C is Brittle D is Plastic
H. S. Teoh
hsteoh at qfbox.info
Tue Mar 24 15:41:59 UTC 2026
On Tue, Mar 24, 2026 at 03:25:29PM +0000, user1234 via Digitalmars-d wrote:
> On Tuesday, 24 March 2026 at 14:36:57 UTC, H. S. Teoh wrote:
[...]
> > In the beginning, D's symbol lookup mechanism was very simple and
> > straightforward: whenever an import statement is encountered,
> > symbols from an imported module are loaded and injected into the
> > symbol table at the current scope.
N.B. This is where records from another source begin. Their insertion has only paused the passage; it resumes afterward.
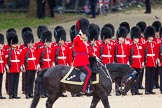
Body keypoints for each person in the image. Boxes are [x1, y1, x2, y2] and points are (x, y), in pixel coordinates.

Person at [73, 18, 94, 94]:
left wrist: (95, 57)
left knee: (92, 71)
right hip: (80, 62)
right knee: (88, 72)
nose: (85, 35)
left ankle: (90, 87)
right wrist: (79, 34)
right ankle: (83, 89)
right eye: (84, 33)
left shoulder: (85, 42)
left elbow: (89, 51)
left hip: (85, 61)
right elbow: (75, 41)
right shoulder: (77, 39)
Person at [37, 30, 54, 98]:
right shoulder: (41, 49)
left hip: (49, 66)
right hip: (43, 66)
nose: (47, 43)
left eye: (48, 42)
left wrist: (52, 64)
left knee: (48, 81)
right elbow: (37, 58)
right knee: (43, 80)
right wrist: (38, 65)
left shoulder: (50, 49)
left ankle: (46, 92)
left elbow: (52, 58)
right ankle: (42, 93)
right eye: (46, 42)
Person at [21, 31, 37, 99]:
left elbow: (36, 58)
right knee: (27, 81)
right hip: (28, 67)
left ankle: (31, 93)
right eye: (29, 42)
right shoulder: (25, 50)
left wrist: (37, 65)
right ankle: (27, 93)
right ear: (27, 43)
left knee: (32, 81)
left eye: (31, 42)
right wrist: (23, 65)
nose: (31, 43)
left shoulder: (34, 49)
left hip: (33, 67)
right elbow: (22, 58)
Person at [5, 32, 21, 99]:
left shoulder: (18, 50)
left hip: (17, 68)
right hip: (11, 68)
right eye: (14, 43)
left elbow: (20, 59)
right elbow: (6, 59)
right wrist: (7, 66)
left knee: (16, 81)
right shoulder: (8, 51)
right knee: (11, 81)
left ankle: (15, 94)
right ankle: (11, 94)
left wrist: (21, 66)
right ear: (11, 43)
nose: (16, 44)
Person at [144, 26, 158, 95]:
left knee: (152, 76)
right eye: (151, 36)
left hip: (153, 62)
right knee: (148, 76)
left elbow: (156, 53)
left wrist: (156, 61)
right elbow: (144, 53)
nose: (152, 37)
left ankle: (151, 89)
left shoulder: (154, 44)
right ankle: (147, 89)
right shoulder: (146, 44)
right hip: (148, 62)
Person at [130, 26, 143, 95]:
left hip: (139, 64)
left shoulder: (140, 45)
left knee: (138, 78)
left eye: (138, 38)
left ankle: (137, 90)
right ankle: (133, 90)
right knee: (133, 78)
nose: (137, 39)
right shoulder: (130, 46)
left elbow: (142, 54)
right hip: (133, 64)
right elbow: (129, 55)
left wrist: (142, 62)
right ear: (133, 38)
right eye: (136, 38)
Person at [0, 33, 6, 99]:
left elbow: (4, 60)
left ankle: (0, 94)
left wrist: (5, 66)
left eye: (2, 44)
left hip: (1, 69)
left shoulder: (3, 51)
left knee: (0, 82)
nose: (1, 45)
This is straightforward to
> > implement (you literally translate "import xyz" as parsing xyz and
> > adding its public symbols to the current scope's symbol table).
> >
> > However, that led to counterintuitive behaviours like:
> >
> > void main() {
> > myFunc("abc");
> > }
> > void myFunc(string text) {
> > writeln(text); // prints "abc"
> > import std.conv;
> > writeln(text); // prints ""
> > }
[...]
> I would not like to be rude and reopen old wounds but this looks more
> a problem of `text` being either a variable or a function and as D
> allows function calls without params to me it looks like it has never
> been a problem of lookup. Now imagine std.conv.text is a global
> variable. That does not change anything. Order of declaration matters
> in the local scope.
It's not about `text` being a function called without parens; it's about
an imported module hijacking symbols in the local scope. The same
problem occurs in this situation:
```
// xyz.d
module xyz;
static immutable text = "haha you got hijacked";
// main.d
module main;
void main() {
myFunc("abc");
}
void myFunc(string text) {
writeln(text); // prints "abc"
import xyz; // N.B.: we never imported `text` explicitly
writeln(text); // prints "haha you got hijacked"
}
```
This is a problem because perhaps module xyz didn't declare `text` when
this code was written. Then later on, upstream rewrote the
implementation and added a declaration of `text`. Suddenly, unrelated
code in myFunc() has broken because its semantics silently changed from
under its carpet: the newly-added declaration of `text` in xyz has
hijacked the function parameter `text` in an unrelated module that just
happened to import it.
This is only one instance of the problem. Another instance concerns
*private* symbols in the imported module causing a conflict with a local
symbol in the importing module. (Remember, this is a logical consequence
of the simple and elegant concept that `import` simply injects symbols
into the local scope -- the injected symbols include private symbols.
Treating private symbols specially was one of the "inelegant" things
that complicated the implementation of imports, among other things.)
T
--
My stomach is flat. The L is just silent!